Kim hükümet ajanları bir işe yaramaz diyordu?
Who says the government is unresponsive?
Bütün o ilk vuruşlar, birbirinin arkasını kollamalar ortada güven yoksa bir işe yaramaz.
All the fist-bumping and saying you got each others'back doesn't mean squat unless there's trust.
Ama tren de kasaba olmadan hiç bir işe yaramaz,
But the train doesn't mean anything without the village, so...

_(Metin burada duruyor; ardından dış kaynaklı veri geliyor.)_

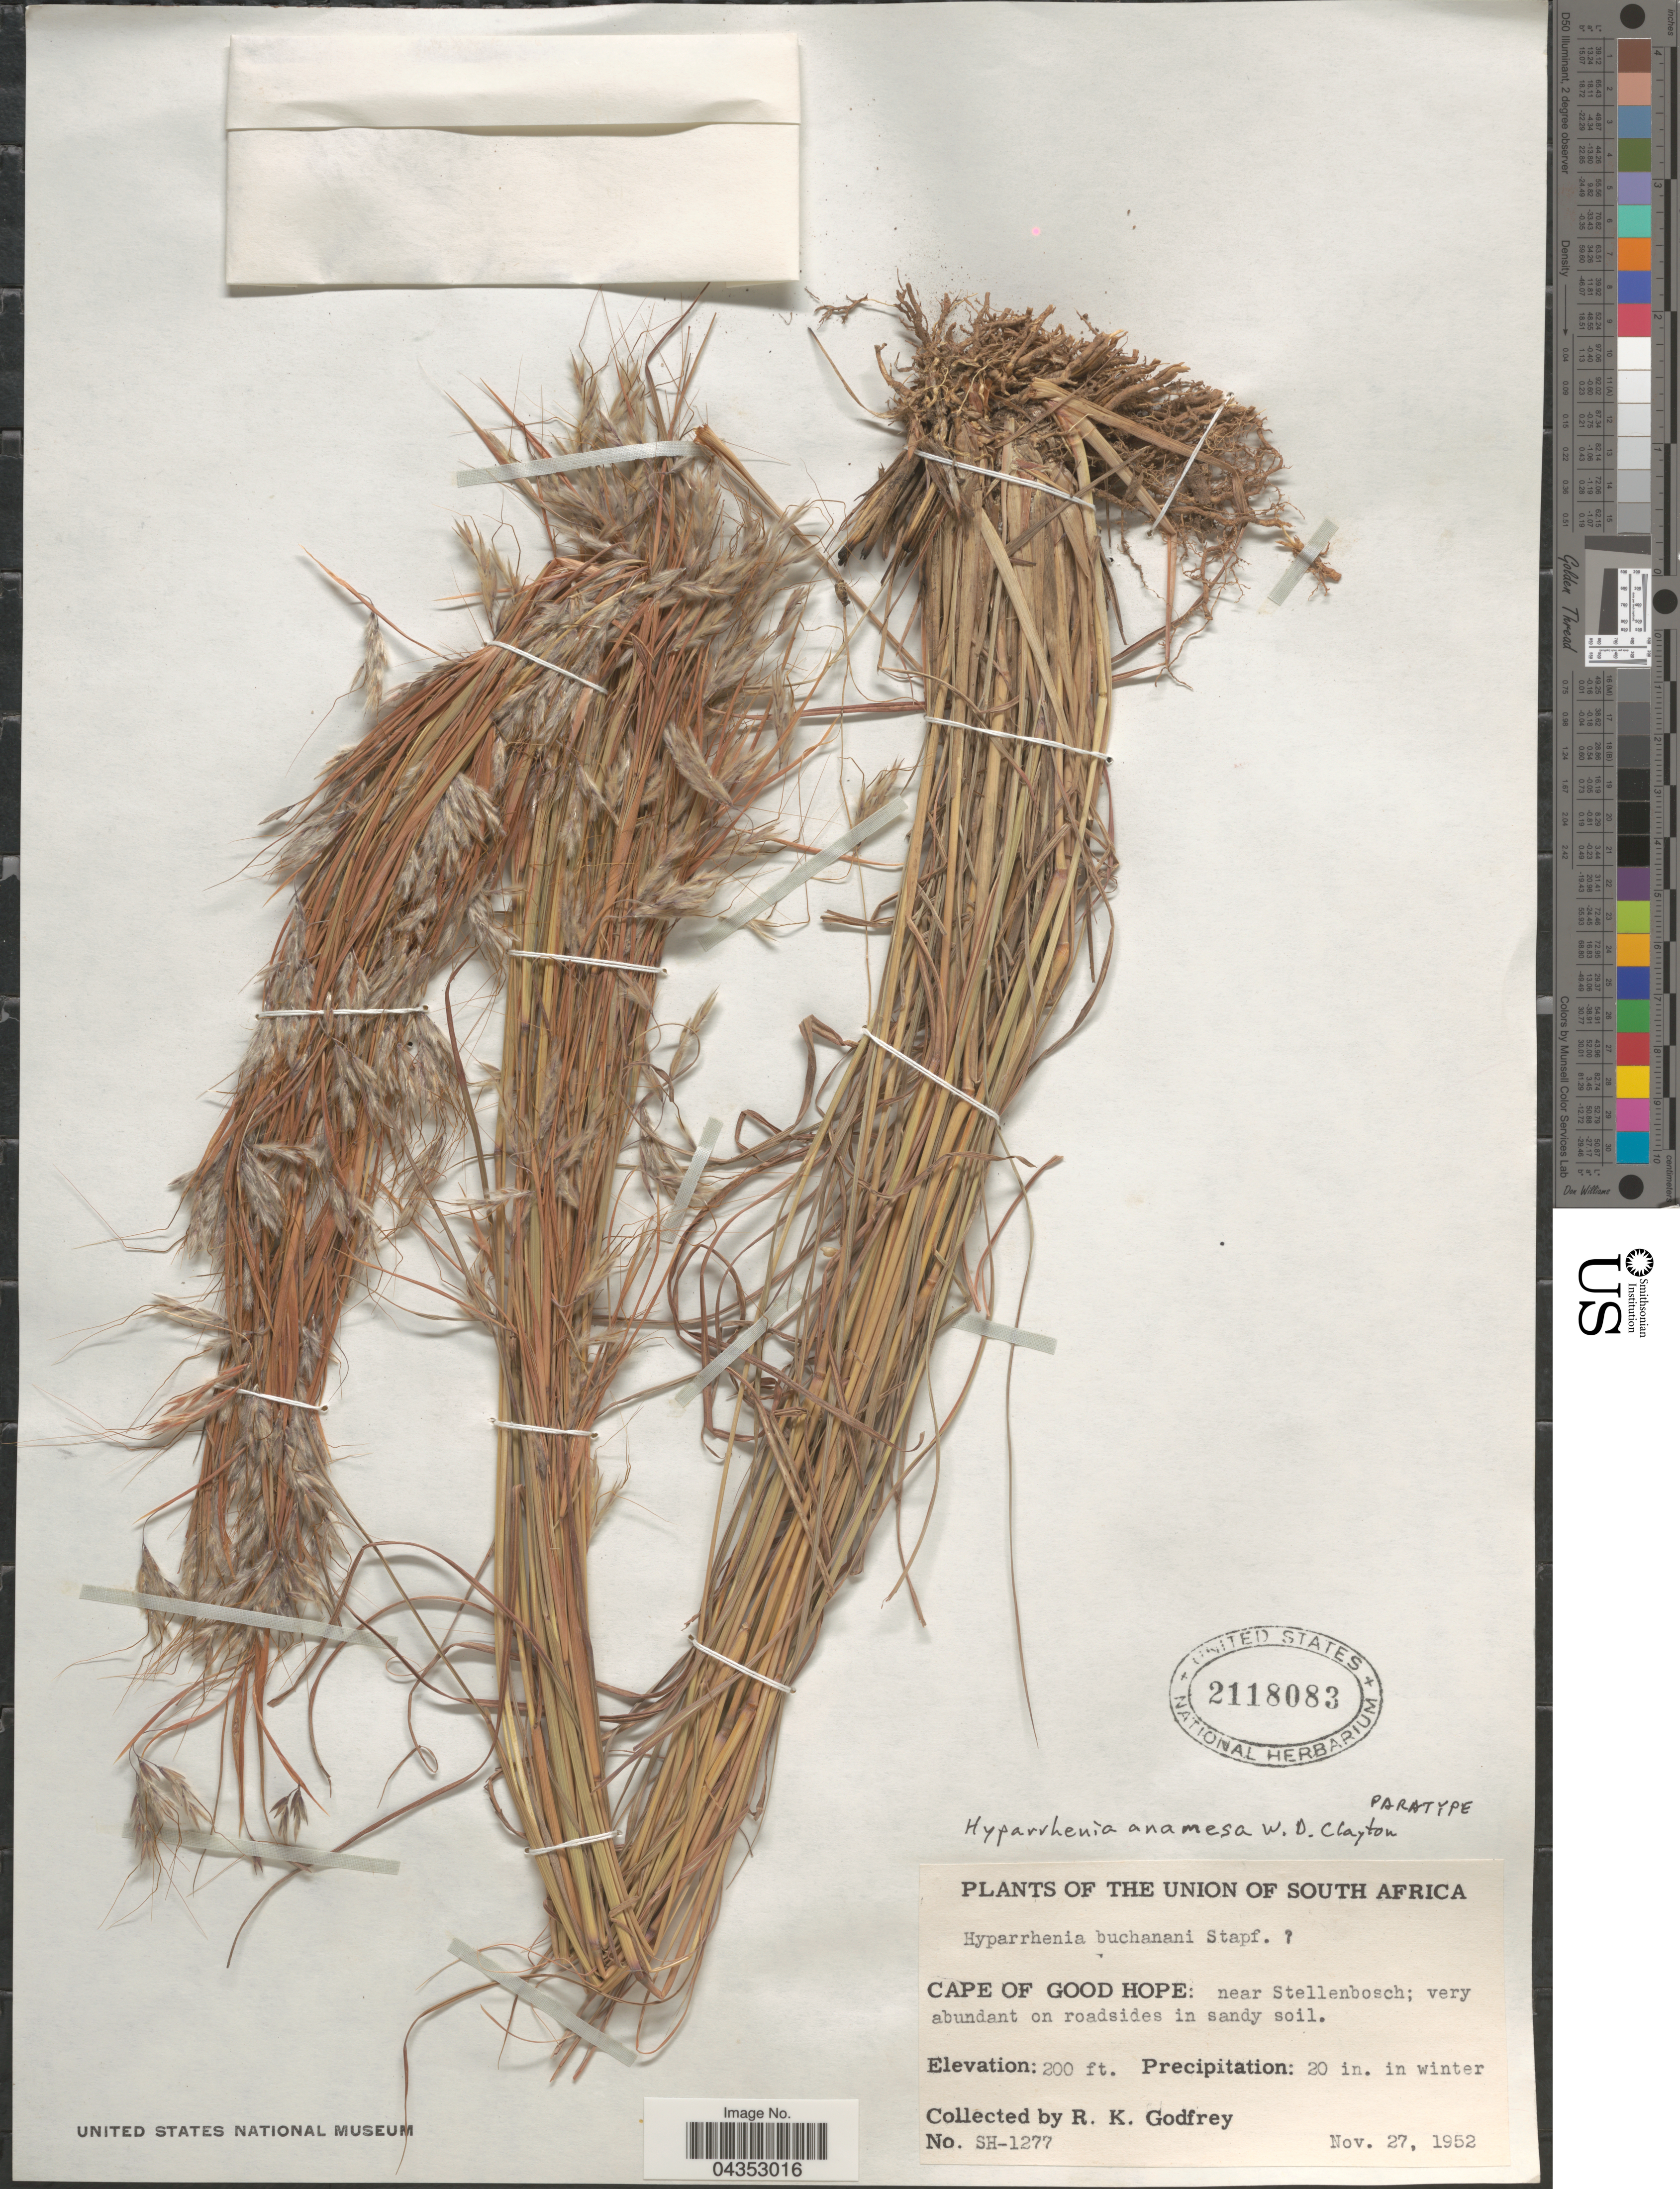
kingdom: Plantae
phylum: Tracheophyta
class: Liliopsida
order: Poales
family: Poaceae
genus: Hyparrhenia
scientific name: Hyparrhenia anamesa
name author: Clayton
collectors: R. K. Godfrey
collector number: SH-1277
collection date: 1952-11-27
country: South Africa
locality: Union of South Africa. Cape of Good Hope: near Stellenbosch; very abundant on roadsides in sandy soil.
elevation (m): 61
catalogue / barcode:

Saçında ve tırnaklarında bir halıya ait olabilecek küçük lifler bulduk,... ama karşılaştıracak bir şey olmadan bir işe yaramaz.
We have recovered tiny fibres of what may be carpet, from her hair and nails, but they're useless without anything to compare.
- Artık bir işe yaramaz.
It won't work anymore.
Percy Salt yemeğim üzerine serp yoksa bir işe yaramaz, dedi.
Percy Salt said you have to put it on or it doesn't work.
- Bir işe yaramaz insanlarsınız.
You people are useless.
Hiç bir şey, bir striptizcinin göz yaşları kadar işe yaramaz.
Nothing says pathetic like stripper tears.
- Bir kase çorba yollamak işe yaramaz.
Well, nobody's sick. Sending a tub of soup isn't gonna help.
Biri bu planı unutmasın çünkü işe yaramaz bir plan.
Someone remember that plan because that is too good not to use.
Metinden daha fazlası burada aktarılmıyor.